* **WHAT YOU WILL DO**: Restate the records that follow word for word. Omit the images.
---- RECORDED DATA
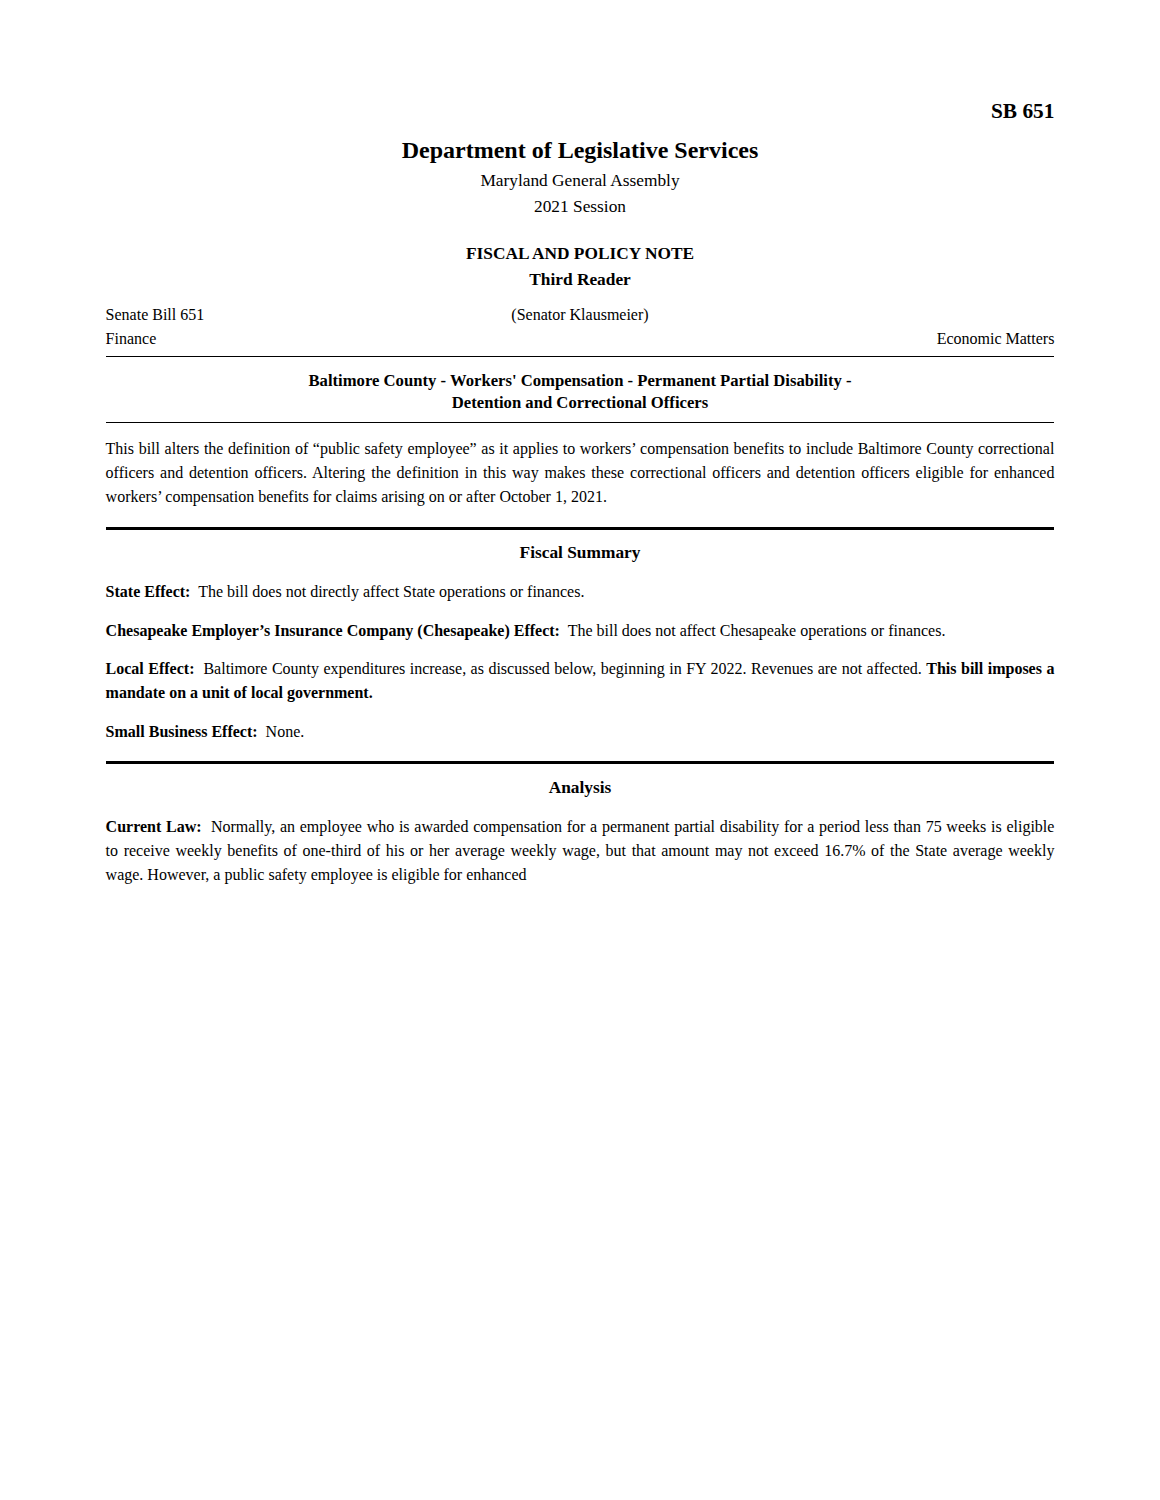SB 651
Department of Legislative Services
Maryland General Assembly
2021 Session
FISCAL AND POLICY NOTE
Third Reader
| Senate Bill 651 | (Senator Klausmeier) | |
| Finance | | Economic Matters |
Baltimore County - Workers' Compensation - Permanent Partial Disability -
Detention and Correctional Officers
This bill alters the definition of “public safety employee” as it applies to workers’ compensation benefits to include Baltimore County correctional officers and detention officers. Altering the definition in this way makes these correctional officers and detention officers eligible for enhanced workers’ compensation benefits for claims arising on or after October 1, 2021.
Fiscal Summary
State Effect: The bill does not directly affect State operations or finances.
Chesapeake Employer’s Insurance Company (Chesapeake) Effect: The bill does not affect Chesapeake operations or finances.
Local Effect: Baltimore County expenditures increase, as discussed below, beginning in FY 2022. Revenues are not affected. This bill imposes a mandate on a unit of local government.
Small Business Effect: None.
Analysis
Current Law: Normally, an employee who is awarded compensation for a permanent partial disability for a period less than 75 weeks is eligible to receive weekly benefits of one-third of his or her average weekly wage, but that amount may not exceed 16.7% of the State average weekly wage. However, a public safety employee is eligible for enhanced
--------
* **ANSWER TO THE EXERCISE**:
SB 651
Department of Legislative Services
Maryland General Assembly
2021 Session
FISCAL AND POLICY NOTE
Third Reader
| Senate Bill 651 | (Senator Klausmeier) | |
| Finance | | Economic Matters |
Baltimore County - Workers' Compensation - Permanent Partial Disability -
Detention and Correctional Officers
This bill alters the definition of “public safety employee” as it applies to workers’ compensation benefits to include Baltimore County correctional officers and detention officers. Altering the definition in this way makes these correctional officers and detention officers eligible for enhanced workers’ compensation benefits for claims arising on or after October 1, 2021.
Fiscal Summary
State Effect: The bill does not directly affect State operations or finances.
Chesapeake Employer’s Insurance Company (Chesapeake) Effect: The bill does not affect Chesapeake operations or finances.
Local Effect: Baltimore County expenditures increase, as discussed below, beginning in FY 2022. Revenues are not affected. This bill imposes a mandate on a unit of local government.
Small Business Effect: None.
Analysis
Current Law: Normally, an employee who is awarded compensation for a permanent partial disability for a period less than 75 weeks is eligible to receive weekly benefits of one-third of his or her average weekly wage, but that amount may not exceed 16.7% of the State average weekly wage. However, a public safety employee is eligible for enhanced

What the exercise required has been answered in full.